Supply Chain Headwinds: A 787-Sized Problem?
Boeing's exposure to global suppliers is significant, particularly on its widebody jets like the 787 Dreamliner. Components from Italy's Leonardo and Japan's Mitsubishi, Kawasaki, and Fuji contributed an estimated $1.8 billion in sales to Boeing last year.
With tariffs now looming, Seifman notes that Boeing may be forced to absorb higher costs or pass them onto customers, neither of which is ideal.
While Boeing has already flagged supply chain disruption as a major risk, there is a silver lining: Aluminum and steel – two common tariff targets – only account for around 2% of an aircraft's average cost, potentially limiting the immediate impact.
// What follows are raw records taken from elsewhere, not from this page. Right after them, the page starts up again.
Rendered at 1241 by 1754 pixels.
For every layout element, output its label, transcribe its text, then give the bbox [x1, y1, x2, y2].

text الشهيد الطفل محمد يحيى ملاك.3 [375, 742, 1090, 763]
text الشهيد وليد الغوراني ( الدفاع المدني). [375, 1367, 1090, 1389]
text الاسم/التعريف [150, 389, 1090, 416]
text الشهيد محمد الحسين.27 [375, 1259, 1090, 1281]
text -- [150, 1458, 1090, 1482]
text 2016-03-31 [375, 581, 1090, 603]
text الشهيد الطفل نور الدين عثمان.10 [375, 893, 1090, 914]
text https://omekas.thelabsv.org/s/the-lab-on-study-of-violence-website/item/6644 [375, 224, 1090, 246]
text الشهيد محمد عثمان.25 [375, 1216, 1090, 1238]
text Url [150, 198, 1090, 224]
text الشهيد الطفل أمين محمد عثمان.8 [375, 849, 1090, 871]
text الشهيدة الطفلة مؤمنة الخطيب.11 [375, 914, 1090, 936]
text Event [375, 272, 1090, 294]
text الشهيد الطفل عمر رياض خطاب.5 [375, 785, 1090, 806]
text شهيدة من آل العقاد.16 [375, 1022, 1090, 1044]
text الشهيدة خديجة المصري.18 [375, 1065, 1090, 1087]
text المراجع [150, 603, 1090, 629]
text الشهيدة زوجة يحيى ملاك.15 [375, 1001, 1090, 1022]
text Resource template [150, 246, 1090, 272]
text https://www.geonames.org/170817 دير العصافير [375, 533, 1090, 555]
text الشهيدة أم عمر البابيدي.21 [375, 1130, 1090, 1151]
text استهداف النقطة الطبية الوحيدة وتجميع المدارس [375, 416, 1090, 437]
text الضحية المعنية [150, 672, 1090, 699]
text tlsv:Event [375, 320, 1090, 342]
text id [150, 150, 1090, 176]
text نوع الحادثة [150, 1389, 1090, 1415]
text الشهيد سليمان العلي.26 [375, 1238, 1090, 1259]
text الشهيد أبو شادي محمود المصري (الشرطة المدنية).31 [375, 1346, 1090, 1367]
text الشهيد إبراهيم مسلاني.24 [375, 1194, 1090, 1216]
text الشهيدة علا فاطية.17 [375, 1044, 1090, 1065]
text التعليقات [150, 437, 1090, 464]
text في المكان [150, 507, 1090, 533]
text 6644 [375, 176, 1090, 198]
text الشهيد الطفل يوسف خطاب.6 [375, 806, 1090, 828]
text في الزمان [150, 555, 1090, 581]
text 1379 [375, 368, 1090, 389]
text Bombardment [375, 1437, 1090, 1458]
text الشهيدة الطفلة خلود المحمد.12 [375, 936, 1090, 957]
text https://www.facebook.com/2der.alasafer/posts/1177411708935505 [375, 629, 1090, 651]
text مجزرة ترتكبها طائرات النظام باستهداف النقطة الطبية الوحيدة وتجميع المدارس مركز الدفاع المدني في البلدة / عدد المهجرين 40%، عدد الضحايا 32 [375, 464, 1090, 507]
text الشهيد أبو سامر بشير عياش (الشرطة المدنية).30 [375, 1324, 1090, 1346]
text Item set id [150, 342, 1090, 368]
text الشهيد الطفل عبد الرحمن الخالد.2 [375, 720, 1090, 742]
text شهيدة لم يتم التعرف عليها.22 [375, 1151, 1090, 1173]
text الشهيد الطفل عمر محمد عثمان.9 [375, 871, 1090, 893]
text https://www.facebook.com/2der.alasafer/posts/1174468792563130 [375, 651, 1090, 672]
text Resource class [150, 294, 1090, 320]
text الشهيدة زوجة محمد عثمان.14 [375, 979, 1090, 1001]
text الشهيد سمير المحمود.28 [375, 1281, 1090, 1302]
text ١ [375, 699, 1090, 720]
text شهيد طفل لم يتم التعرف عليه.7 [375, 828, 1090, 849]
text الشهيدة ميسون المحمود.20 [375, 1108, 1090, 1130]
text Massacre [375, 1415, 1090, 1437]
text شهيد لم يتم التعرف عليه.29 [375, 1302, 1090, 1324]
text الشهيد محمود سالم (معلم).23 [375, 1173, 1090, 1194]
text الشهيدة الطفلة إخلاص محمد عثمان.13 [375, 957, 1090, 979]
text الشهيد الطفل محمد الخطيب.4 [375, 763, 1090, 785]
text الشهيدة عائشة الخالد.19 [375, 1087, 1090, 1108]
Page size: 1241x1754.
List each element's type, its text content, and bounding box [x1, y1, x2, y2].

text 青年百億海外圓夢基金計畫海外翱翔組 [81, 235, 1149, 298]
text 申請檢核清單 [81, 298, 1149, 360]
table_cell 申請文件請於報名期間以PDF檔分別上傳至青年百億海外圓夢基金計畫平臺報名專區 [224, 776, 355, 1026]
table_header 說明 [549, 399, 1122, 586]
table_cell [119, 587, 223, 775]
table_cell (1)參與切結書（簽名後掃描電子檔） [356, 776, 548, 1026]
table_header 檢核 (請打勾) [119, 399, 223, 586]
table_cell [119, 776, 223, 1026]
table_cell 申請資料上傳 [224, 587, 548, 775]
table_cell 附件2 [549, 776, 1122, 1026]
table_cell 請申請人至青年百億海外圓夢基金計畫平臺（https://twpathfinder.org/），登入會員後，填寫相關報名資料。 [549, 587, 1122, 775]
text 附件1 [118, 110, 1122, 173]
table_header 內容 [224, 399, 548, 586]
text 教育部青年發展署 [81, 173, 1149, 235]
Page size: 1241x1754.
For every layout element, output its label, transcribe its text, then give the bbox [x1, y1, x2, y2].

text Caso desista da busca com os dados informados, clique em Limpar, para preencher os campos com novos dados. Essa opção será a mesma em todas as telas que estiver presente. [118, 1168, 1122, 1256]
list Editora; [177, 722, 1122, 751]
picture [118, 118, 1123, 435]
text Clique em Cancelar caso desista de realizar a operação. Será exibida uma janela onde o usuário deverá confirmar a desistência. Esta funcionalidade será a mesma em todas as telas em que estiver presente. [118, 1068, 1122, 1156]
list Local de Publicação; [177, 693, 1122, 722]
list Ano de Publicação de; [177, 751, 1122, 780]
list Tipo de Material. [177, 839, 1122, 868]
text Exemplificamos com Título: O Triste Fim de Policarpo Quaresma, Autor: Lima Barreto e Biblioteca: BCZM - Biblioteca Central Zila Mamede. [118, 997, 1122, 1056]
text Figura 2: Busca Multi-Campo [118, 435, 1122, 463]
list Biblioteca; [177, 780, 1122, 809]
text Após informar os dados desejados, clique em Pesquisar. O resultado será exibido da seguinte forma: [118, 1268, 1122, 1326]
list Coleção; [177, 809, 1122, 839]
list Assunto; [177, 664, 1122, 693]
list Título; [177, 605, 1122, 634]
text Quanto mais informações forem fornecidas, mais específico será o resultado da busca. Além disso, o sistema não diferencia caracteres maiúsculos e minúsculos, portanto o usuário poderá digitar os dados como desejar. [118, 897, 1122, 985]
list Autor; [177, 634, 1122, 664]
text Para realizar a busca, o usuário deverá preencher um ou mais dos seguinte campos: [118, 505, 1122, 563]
Retaliation Risks: Boeing In The Trade War Crosshairs
As America's top manufacturing exporter, Boeing is a prime target if countries retaliate against U.S. tariffs. While Boeing could redirect deliveries to domestic buyers, this is only a temporary fix. China, which accounts for 20% of global aircraft demand over the next two decades, remains a long-term concern. A resurgence of U.S.-China tensions could see Boeing dragged into the geopolitical dogfight once again.
That said, Boeing benefits from the industry's duopoly structure – Airbus SE EADSF EADSY may be the only alternative, but it's already booked out for years on key models. Airlines reluctant to switch may choose to ride out the tariffs rather than disrupt their fleet plans.
For now, Boeing investors should watch for clarity on exemptions, cost pass-through strategies, and potential supply chain shifts.
While short-term risks remain, Seifman suggests that long-term industry fundamentals still favor Boeing – assuming tariffs don't turn into a full-blown trade war.